While computer technology has advanced dramatically in recent years, numerical schemes currently used for climate and solar modeling fall drastically short of scientists' expectations. Spherical harmonics require large grids to resolve small features, and this is computationally impractical. Spectral element methods can resolve small features, but they require higher resolution near artificial boundaries to achieve high accuracy. Both methods involve high algorithmic complexity and are impossible or awkward to apply to irregular geometries. As a result, geoscientists and computational mathematicians are searching for new options.

Radial basis functions (RBFs) offer the geosciences community a new and efficient numerical approach for solving time-dependent partial differential equations (PDEs). Their attributes are very attractive and include:

  1. Spectrally accurate for arbitrary node locations
  2. Naturally permit local mesh refinement
  3. Can be applied to irregular geometries, as RBFs do not depend on any grid
  4. Extreme algorithmic simplicity
  5. Generally much higher accuracy than spectral methods for a given number of nodes

However, RBFs are still in a developmental stage, and much research is needed before they can be applied to large-scale production models. But the outlook is exceptionally promising.

Building on the accomplishments of 2005, CSS, together with the University of Utah, continues research in the developing area of radial basis functions. In FY 2006, our efforts were concentrated on:

  1. Furthering the mathematical understanding of why RBFs perform so well compared to other spectral methods for test cases such as pure advection of a cosine bell directly over the poles. (See table.)

- TASK LIST:
• a. Answer these questions using the text on radial basis functions:
(i) What do spherical harmonics require in order to resolve small features?
(ii) Together with which university does CSS continue research on radial basis functions?
(iii) Which fiscal year does the text name for the efforts it lists?
• b. Copy the stretch of the text on radial basis functions from "1. Furthering the" through "poles. (See table.)" word for word.
• c. Write the next part of the text on radial basis functions, picking up right after its final sentence.

- SUPPLIED DATA:
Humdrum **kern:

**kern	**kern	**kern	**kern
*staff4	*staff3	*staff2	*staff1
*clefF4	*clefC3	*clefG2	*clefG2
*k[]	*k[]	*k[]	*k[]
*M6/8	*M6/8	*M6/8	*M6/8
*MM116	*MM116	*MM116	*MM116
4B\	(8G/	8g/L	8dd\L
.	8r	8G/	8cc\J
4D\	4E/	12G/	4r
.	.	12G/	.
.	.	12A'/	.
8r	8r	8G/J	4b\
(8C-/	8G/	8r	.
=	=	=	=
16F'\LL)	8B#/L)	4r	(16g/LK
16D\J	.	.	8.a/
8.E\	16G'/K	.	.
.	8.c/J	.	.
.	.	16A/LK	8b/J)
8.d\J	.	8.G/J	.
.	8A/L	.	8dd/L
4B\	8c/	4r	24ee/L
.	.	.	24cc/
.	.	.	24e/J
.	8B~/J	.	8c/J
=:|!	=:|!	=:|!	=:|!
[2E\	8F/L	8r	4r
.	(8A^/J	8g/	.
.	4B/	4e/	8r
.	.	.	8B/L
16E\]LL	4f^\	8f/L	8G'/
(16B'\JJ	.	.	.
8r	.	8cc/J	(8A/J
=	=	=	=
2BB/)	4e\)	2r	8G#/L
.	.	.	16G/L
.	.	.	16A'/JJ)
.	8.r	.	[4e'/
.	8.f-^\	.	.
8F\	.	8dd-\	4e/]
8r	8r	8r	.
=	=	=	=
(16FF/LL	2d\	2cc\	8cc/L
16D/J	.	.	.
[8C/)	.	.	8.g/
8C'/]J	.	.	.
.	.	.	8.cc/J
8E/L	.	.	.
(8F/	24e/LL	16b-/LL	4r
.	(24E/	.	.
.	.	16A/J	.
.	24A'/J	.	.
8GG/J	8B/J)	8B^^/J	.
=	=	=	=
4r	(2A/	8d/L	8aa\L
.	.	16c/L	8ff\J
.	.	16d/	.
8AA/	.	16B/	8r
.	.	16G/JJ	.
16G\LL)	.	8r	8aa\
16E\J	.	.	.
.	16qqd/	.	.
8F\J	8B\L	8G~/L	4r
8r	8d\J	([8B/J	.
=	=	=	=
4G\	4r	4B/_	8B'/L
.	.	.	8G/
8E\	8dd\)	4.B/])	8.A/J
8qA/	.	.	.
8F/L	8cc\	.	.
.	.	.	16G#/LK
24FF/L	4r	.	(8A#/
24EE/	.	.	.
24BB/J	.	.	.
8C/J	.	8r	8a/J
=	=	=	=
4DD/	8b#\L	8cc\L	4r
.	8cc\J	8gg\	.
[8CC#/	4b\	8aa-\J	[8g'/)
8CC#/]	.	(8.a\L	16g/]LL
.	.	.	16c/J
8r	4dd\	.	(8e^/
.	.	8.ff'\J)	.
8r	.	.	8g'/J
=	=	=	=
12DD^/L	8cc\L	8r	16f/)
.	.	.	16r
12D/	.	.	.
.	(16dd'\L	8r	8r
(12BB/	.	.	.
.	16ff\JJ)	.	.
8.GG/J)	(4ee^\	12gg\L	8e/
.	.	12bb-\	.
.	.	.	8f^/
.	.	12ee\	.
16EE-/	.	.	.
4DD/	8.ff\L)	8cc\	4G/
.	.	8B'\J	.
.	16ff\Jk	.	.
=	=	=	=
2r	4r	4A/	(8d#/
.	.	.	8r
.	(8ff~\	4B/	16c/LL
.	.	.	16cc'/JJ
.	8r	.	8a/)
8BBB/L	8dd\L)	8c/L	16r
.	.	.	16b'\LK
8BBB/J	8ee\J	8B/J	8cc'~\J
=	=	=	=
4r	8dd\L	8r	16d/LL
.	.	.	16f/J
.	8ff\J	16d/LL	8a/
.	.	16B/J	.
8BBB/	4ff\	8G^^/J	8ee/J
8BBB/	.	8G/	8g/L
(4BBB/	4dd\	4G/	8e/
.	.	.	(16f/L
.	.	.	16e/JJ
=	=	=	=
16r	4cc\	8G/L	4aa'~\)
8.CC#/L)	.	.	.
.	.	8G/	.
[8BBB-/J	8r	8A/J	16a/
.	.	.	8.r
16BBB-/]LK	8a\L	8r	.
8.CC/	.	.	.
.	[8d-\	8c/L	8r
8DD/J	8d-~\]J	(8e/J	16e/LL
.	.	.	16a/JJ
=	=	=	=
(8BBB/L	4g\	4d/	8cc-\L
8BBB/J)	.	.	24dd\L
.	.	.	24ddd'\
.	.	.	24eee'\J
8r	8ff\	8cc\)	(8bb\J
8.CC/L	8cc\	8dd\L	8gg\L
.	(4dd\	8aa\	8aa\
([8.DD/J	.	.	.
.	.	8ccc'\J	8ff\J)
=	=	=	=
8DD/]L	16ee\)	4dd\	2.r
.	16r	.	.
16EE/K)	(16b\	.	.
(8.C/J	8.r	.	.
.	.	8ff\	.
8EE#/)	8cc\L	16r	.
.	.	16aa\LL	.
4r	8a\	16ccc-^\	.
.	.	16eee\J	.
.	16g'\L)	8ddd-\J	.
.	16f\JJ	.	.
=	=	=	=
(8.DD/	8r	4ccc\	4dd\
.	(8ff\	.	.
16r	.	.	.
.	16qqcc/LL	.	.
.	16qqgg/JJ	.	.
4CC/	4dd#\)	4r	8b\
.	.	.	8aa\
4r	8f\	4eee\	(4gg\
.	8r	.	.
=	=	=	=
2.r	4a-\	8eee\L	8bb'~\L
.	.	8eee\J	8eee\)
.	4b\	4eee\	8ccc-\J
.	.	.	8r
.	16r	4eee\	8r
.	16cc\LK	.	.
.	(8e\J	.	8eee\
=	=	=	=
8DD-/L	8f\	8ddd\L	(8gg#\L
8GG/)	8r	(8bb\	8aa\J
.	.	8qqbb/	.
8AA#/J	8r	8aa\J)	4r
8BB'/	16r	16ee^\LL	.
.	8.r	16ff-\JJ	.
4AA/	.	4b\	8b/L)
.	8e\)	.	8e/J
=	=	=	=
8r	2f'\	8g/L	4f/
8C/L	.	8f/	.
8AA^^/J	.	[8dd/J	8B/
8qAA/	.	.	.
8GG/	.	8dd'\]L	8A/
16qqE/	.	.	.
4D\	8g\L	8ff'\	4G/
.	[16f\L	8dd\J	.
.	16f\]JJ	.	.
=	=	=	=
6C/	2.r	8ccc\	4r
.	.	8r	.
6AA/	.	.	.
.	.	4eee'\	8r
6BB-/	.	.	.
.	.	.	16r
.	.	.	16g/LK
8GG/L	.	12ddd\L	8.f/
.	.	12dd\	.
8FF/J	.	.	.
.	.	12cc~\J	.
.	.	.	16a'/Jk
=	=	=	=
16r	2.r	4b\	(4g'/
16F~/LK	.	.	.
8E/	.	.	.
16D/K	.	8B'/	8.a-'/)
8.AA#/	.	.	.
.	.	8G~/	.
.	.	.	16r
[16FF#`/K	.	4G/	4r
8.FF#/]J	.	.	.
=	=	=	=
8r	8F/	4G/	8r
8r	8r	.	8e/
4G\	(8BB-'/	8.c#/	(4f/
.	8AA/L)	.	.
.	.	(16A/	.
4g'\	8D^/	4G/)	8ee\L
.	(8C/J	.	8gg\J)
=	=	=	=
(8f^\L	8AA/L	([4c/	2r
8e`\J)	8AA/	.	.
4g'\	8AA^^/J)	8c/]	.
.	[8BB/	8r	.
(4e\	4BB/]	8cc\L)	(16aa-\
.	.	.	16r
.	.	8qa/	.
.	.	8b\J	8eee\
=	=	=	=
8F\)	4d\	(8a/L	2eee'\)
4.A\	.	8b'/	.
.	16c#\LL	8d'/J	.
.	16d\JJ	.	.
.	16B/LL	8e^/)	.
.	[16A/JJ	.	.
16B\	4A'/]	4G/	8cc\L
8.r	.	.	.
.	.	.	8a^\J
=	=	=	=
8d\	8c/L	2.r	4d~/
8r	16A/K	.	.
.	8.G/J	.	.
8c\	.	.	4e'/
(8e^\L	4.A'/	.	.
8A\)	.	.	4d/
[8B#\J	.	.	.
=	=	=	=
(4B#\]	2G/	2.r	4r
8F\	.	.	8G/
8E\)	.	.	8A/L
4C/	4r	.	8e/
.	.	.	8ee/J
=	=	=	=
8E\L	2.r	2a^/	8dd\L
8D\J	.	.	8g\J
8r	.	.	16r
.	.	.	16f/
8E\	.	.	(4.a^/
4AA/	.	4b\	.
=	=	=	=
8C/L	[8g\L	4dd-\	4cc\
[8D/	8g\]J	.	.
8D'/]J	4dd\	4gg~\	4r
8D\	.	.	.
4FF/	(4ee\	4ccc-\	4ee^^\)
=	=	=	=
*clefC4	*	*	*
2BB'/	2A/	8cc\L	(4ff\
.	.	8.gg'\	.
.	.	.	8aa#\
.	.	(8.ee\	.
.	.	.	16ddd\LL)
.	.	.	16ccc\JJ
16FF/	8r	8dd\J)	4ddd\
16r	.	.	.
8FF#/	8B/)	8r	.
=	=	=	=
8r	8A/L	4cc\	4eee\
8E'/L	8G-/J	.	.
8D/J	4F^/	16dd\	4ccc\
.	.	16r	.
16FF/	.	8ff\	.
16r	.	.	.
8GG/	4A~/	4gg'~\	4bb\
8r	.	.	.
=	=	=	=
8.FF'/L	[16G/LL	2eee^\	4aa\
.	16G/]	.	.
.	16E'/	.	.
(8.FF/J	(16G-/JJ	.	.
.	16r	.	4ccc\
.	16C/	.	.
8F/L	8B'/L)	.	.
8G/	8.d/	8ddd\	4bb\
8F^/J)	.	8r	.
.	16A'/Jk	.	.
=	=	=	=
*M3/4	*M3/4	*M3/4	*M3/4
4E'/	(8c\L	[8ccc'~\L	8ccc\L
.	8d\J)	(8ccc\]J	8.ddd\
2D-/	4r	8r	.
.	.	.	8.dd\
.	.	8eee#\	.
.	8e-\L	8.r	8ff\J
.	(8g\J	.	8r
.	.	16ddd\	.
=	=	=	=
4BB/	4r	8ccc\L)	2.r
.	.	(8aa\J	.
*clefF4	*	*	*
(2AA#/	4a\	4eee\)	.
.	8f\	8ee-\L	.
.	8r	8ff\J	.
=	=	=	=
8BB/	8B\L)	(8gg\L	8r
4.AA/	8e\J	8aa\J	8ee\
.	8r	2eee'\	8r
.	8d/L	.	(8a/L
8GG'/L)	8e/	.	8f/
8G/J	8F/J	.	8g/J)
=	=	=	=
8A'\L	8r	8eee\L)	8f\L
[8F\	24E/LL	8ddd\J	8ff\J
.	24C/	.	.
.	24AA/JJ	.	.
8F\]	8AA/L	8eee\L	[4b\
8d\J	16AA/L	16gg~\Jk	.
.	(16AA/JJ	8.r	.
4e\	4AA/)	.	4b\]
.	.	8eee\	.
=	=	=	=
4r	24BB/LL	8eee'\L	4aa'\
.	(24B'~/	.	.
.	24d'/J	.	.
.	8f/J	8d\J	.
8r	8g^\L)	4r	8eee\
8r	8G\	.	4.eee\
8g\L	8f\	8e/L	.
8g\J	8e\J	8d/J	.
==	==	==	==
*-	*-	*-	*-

- RESULTS OF THE EXERCISE:
• a.
(i) Large grids.
(ii) The University of Utah.
(iii) FY 2006.

• b.
1. Furthering the mathematical understanding of why RBFs perform so well compared to other spectral methods for test cases such as pure advection of a cosine bell directly over the poles. (See table.)

• c.
  2. Determining how RBFs perform on a new numerical test case for spectral methods, deformational flow, or idealized cyclogenesis, where accuracy is temporally limited by the formation of fine structures in the solution (see animation above).

Results from this second test case were very rewarding in that 10-hour time steps could be taken rather than the 6-minute time steps needed for a discontinuous Galerkin method. A comparison of the results from both efforts was submitted to Journal of Computational Physics. In the coming year, a shallow water model will be built using RBFs, and its performance will be gauged on a benchmark (the classic Williamson's test suite).

This work is supported in FY 2006 by an NSF Collaboration in Mathematical Geosciences grant that involves NCAR, the University of Utah, the University of Colorado at Boulder, the University of Michgan at Ann Arbor, and Arizona State University.